Disraeli had described Catesby as "a fascinating man who talked upon all subjects except high mass, and knew everything that took place at Court without being present there himself. He led the conversation to the majestic theme, and while he seemed to be busied in breaking an egg with delicate precision, and hardly listening to the frank expression of opinions which he carelessly encouraged, obtained a not insufficient share of Lothair's views and impressions of human beings and affairs in general."

I dined with Monsignor Capel on several occasions at Scarsdale Lodge, in Wright's Lane, Kensington. Scarsdale Lodge has for many years known a succession of celebrated tenants, of whom Dundreary Sothern was one. Sothern had also lived at Cedar Villa, next door, and Capel had succeeded him there. Now, and for many years, Scarsdale Lodge has been the town home of H. Hughes-Stanton, R.A., whom I have known from almost the beginning of things. Up to the year preceding the Pullman excursion Monsignor Capel had lived in Cedar Villa. Sothern had made that place famous for breakfasts and suppers and practical jokes.Capel's breakfasts had been quite as famous without the practical jokes. Capel had transformed Sothern's billiard room into a chapel. The dining room in which the actor had "exposed" the "feats" of the Davenport brothers, and where the lights of Bohemia had twinkled, had, under the prelate's tenancy, been noted for its hospitality to pilgrims from the polite world who were on the way to Rome. But the line was not drawn at hungry hearts. Palates that were used to dainty feasts were tickled there, and brilliant table talk of politics and art, of literature and science and society had rippled there. Capel's hospitality was wide; his guests were, as likely as not, non-conformists—if they dared to come—Anglicans who dared anything—and political men of all shades of opinion, especially anti-Gladstonian opinion. But disciples of the G.O.M. were welcome if they were good talkers. They might be converted to other politics; at any rate they would hear them.
• • •
▶ [Exercise 1]:
Answer these questions from the passage about Monsignor Capel:
(a) In the quoted description of Catesby, what did he seem to be busied in doing?
(b) What did Capel turn Sothern's billiard room into?
(c) Whose town home has Scarsdale Lodge now been for many years?
▶ [Exercise 2]: Pick up the passage about Monsignor Capel's hospitality after its final sentence and carry it on.

▶ [Stored data]:
• • •
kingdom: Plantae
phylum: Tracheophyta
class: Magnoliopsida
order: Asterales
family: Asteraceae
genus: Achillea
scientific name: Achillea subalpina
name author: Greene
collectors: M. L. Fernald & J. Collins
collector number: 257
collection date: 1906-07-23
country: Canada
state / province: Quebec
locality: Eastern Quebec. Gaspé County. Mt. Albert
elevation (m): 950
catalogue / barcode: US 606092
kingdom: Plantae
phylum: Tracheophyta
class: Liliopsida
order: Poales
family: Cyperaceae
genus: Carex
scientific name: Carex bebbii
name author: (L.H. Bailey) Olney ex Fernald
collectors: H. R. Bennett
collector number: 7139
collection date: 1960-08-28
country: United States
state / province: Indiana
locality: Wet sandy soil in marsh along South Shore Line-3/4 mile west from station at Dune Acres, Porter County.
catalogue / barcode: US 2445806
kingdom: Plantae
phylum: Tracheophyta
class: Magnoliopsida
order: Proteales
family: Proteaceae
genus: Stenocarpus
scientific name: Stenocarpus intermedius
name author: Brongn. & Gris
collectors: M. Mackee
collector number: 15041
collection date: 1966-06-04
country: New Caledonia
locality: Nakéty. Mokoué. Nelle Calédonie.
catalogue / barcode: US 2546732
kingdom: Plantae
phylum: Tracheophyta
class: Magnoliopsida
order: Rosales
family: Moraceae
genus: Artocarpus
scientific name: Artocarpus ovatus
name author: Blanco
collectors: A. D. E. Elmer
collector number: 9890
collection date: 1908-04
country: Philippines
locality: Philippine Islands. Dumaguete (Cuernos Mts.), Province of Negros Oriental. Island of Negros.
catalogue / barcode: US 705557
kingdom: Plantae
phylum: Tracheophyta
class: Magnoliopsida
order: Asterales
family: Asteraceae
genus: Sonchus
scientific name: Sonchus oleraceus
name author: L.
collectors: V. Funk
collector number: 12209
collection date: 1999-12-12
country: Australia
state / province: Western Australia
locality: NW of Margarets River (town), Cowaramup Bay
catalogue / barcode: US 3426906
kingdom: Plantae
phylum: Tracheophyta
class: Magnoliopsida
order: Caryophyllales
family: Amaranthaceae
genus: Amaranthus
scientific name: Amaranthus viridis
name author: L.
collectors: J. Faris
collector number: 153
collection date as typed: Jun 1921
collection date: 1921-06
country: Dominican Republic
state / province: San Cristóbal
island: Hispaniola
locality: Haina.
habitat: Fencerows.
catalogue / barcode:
• • •
▶ [Answer section 1]:
(a) Breaking an egg with delicate precision.
(b) A chapel.
(c) H. Hughes-Stanton, R.A.

▶ [Answer section 2]:
Monsignor Capel at home was in purple-edged cassock, with purple buttons and broad purple sash. If in his shaggy overcoat he had suggested bulk, in his cassock and biretta he was a dignified, even an imposing figure. He received me in his study at the twilight hour. The fire-glow played over the room, while the papal chamberlain submitted to the processes of an interview. But "submitted" is scarcely the right word; it is merely the word that custom applies to the extraction of copy from a willing subject. He had invited the interviewer and did not pretend that the interviewwas torture. We sat by the fire and spun. The room was on the ground floor of the house and in the rear, overlooking the garden. His writing desk was in a bay window, and above it a crucifix was suspended. Near it, on the left wall, hung a large photograph of Pope Pius IX and his household. The Monsignor himself was not inconspicuous in this. About the room were a dozen or more photographs of celebrities. Among these was a photograph of Gladstone. "I keep that here as a penance," said Capel, to whom the name of the "Grand Old Man" was anathema.

Capel alluded to himself as a "lamb" in politics, but his allusion to politicians opposed to his way of thinking were anything but lamblike that early evening. He had published a pamphlet called "Great Britain and Rome, or Ought the Queen to Hold Diplomatic Relations with the Sovereign Pontiff?" Of course he held that she ought, and he said so to the immense disapproval of the majority of his fellow countrymen. He had also produced a pamphlet on the Irish Question which, then as now, could be counted on for enraging and puzzling half the population. The solution proposed by him, was, I believe, more Roman Catholicism, but why and how to get more of what was already in excess one did not see then, and sees now even less than before.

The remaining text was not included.